For some reason I still don't understand after having read the book, she stayed on and married Jock, whom she didn't seem to have ever liked very much; and he didn't seem to like her. They had a child, Sandra, despite her lack of maternal feeling.
She said: 'I feel guilty in many ways." Does she really? "No! I don't!" She and her daughter have a "beautiful relationship" now, she says, although Sandra is very religious and she certainly isn't. It might have been a bit difficult having her as a mother. "Yes, because I was so successful in everything I did. And people love me!" That was rather my point. New Zealand mothers do not, generally speaking, go around saying how successful they are and how everyone loves them!

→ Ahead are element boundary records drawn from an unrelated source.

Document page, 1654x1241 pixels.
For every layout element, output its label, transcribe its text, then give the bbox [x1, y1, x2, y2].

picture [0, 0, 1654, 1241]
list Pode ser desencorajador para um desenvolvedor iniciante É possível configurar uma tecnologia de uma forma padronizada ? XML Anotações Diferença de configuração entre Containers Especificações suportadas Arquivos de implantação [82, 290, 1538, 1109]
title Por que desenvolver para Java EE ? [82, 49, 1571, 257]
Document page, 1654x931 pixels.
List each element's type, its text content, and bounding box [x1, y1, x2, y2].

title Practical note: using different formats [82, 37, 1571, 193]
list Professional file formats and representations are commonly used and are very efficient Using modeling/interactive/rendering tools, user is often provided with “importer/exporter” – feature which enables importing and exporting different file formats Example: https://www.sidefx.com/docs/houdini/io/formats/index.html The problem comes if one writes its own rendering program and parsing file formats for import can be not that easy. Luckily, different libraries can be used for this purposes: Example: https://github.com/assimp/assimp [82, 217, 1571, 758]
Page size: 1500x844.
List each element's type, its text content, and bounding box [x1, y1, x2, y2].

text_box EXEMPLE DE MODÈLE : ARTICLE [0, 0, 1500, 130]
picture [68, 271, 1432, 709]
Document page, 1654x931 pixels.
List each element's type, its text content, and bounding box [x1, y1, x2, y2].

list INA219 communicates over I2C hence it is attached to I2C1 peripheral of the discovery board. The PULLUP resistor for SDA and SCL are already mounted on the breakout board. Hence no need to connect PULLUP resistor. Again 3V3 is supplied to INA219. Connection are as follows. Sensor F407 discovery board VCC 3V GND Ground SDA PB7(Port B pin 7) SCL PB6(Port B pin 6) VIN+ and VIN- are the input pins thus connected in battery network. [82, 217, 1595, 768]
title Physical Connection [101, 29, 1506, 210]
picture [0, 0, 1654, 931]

"Of course not, but you see, I did not realise that! For example, we had amazing dinner parties, for 12, 20 people, enormous parties. And I've always been able to cook. Really, I can cook! Even at my age I can still produce a five course meal without any effort whatsoever!" Showing off. "Absolutely!"
She probably put garlic in things too. "Lots of garlic! Why do you think I'm so healthy?"
She says she is more Chinese these days, some days, than she is Italian although she likes her Italian self more - it is more fun. But she likes being pragmatic and philosophical, which she says she thinks is Chinese.
She believes in destiny (but not luck) and she reads the Tao, she said. I didn't know what that was and she said it was like me opening her book at random and finding my grandfather there, on the page.
She went and got the book of Tao and made me open it and it came up with something about not being gored by rhinos or torn apart by tigers, or something like that (it is about destiny, I think, but not luck). It all sounded rather good and I was quite pleased but she decided it was meant for her, and pinched it! "I know!"
Aah, well, she deserves a good bit of Tao. She didn't have much from her marriage and all of that is laid bare here: The misery and miserliness and the affairs. She says she has a very very long list of his affairs with women. Hers is shorter and, weirdly, despite everyone thinking she was a sex bomb, she says she wasn't ever very interested in sex.
But that isn't the really weird bit of her story, which is that one day in 1975 Jock came to her and said he had something to tell her and it was that he was homosexual. Your jaw may well drop when you read this, so imagine how she felt. She writes: "I said, 'But you must be bisexual. Come on, how could you have slept with all these women for so many years?"'
"'Oh', he said, 'it's because I made myself do it'."
This is completely nuts, I said, and she said, "It's all incongruous". But she doesn't seem to really think so; she just seems to regard it as mildly interesting. She has been good at shrugging things off and getting on, for years and years.
There is much more of this madness and drama, but we were out of time. I did want to know what on earth her family thought of the book and she said she gave it to Sandra who gave it back a week later, without comment. She says her grandchildren thanked her for writing it. Thanked her! For telling the world about their awful family!
She gave me a look, which may have been Chinese or may have been Italian or maybe just pure Meme, and said: "There were a lot of very strange genes in your family too, my darling!"
She said I must come back and she will cook me dinner and tell me all about my strange family. I'd go too. She's every bit as wonderful and naughty and as exotic as the myth.